| To do |
Rewrite the response-time passage, beginning at the words "Latency is just" and stopping after "your tail latencies.", with "mean" in place of "average" wherever it occurs.

You can't do that much complex querying, emerging constantly.
So they flipped the model completely, method two.
They flipped it.
It became a write heavy approach.
When someone posted a tweet, the system would immediately go and push that tweet into a dedicated cache like a little mailbox for every single one of their followers.
To read my timeline just means pulling from my personal mailbox.
Super cheap.
Super cheap to read.
But the write side became a scaling nightmare of its own.
That 4 ,600 tweets per second average suddenly became 345 ,000 writes per second into all those caches.
And then a celebrity tweets.
And it explodes.
One tweet from someone with 30 million followers meant 30 million write operations.
Instantly.
The cost of a single write became astronomical.
So what was the solution?
A hybrid.
For most people, they used method two, the fan out on write.
But for the celebrities, they didn't.
Tweets from those huge accounts were handled the old wayfetched and merged in when someone read their timeline.
It was a pragmatic mix.
It's a perfect example of how load parameters define everything.
Now, once we've defined load, we need to talk about performance.
Right.
For batch jobs, we usually care about throughput records per second, that sort of thing.
For online systems, it's all about response time.
And we should probably clarify some terms here.
Response time isn't the same as latency.
Good point.
Latency is just the time your service is actively working on the request.
Response time is what the client actually sees.
It's the latency plus all the network travel time, queuing delays, everything.
And it's never a single number, right?
It's a distribution.
Using just the average response time is a terrible idea.
It's basically lying to yourself.
This is where you have to use percentiles.
So instead of the average, we look at things like the 95th percentile or P95.
Or P99 or even P99 .9.
These are your tail latencies.
If your P99 is 500 milliseconds, it means 99 % of requests are faster than that.
But one out of every hundred is slower.
And that one user is having a bad experience.
And often, that one user is your most important customer.
Amazon found that out.
They focus heavily on the 99 .9th percentile.
Because the users hitting those slowest response times are often their highest volume, most valuable customers.
They even quantified it.
What was the number?
A hundred millisecond increase in response time cuts sales by 1%.
It's huge.
And those tail latencies can get amplified, right?
Oh, massively.
It's called tail latency amplification.
If your user's request has to make, say, 10 parallel calls to different backend services, your user has to wait for the absolute slowest of those 10 calls to finish.
So even if each service is individually fast most of the time, the chance of at least one of them being slow on any given request goes way up.
So how do we actually implement scaling?
We talk about scaling up versus scaling out.
Right.
Scaling up is vertical scaling.
Yeah.
You just buy a bigger, more powerful machine.
Scaling out is horizontal.
You distribute the load across lots of smaller, cheaper machines.
And most big systems have to scale out.
They do.
And you want to do it elastically.
Elasticity is where you automatically add or remove resources based on the current load, not just manually scaling up for a big event.
So what's the big takeaway on scalability?
That there is no magic scaling sauce.
There's no one size fits all answer.
Your architecture has to be custom built for your specific load parameters.
Which brings us to our final pillar.
Maintainability.
Making our own lives easier in the future.
And this one is so often overlooked.
The vast majority of the cost of software isn't in the initial build.
It's in the years of maintenance, bug fixing, and adapting it to new requirements.

[Saved data entries]
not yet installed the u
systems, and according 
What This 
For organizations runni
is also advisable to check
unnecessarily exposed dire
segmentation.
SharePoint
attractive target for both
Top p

| Response |
Latency is just the time your service is actively working on the request.
Response time is what the client actually sees.
It's the latency plus all the network travel time, queuing delays, everything.
And it's never a single number, right?
It's a distribution.
Using just the mean response time is a terrible idea.
It's basically lying to yourself.
This is where you have to use percentiles.
So instead of the mean, we look at things like the 95th percentile or P95.
Or P99 or even P99 .9.
These are your tail latencies.